Transcribed page contents
>>>>

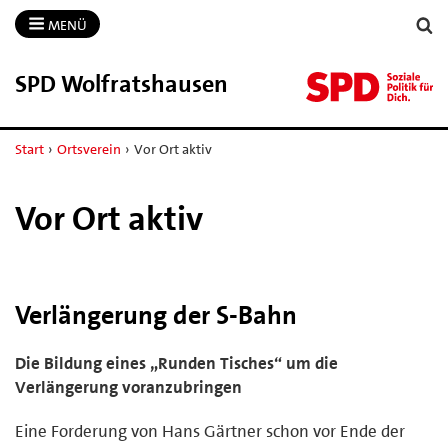
MENÜ
SPD Wolfratshausen
Start
›
Ortsverein
›
Vor Ort aktiv
Vor Ort aktiv
Verlängerung der S-Bahn
Die Bildung eines „Runden Tisches“ um die
Verlängerung voranzubringen
Eine Forderung von Hans Gärtner schon vor Ende der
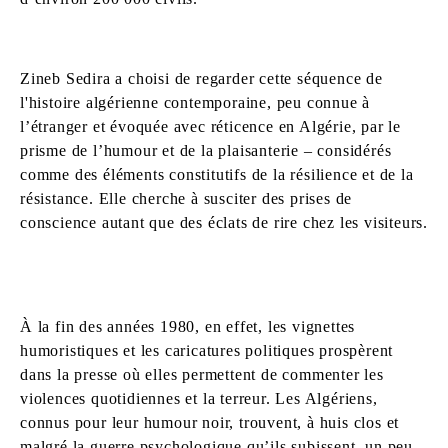
Zineb Sedira a choisi de regarder cette séquence de
l'histoire algérienne contemporaine, peu connue à
l’étranger et évoquée avec réticence en Algérie, par le
prisme de l’humour et de la plaisanterie – considérés
comme des éléments constitutifs de la résilience et de la
résistance. Elle cherche à susciter des prises de
conscience autant que des éclats de rire chez les visiteurs.
À la fin des années 1980, en effet, les vignettes
humoristiques et les caricatures politiques prospèrent
dans la presse où elles permettent de commenter les
violences quotidiennes et la terreur. Les Algériens,
connus pour leur humour noir, trouvent, à huis clos et
malgré la guerre psychologique qu’ils subissent, un peu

<<<<

* [Problem requirements]
Quote precisely the lines of the data from the line containing "Die Bildung eines" through its final line, both included, excluding pictures.

* [Your response]
Die Bildung eines „Runden Tisches“ um die
Verlängerung voranzubringen
Eine Forderung von Hans Gärtner schon vor Ende der
Zineb Sedira a choisi de regarder cette séquence de
l'histoire algérienne contemporaine, peu connue à
l’étranger et évoquée avec réticence en Algérie, par le
prisme de l’humour et de la plaisanterie – considérés
comme des éléments constitutifs de la résilience et de la
résistance. Elle cherche à susciter des prises de
conscience autant que des éclats de rire chez les visiteurs.
À la fin des années 1980, en effet, les vignettes
humoristiques et les caricatures politiques prospèrent
dans la presse où elles permettent de commenter les
violences quotidiennes et la terreur. Les Algériens,
connus pour leur humour noir, trouvent, à huis clos et
malgré la guerre psychologique qu’ils subissent, un peu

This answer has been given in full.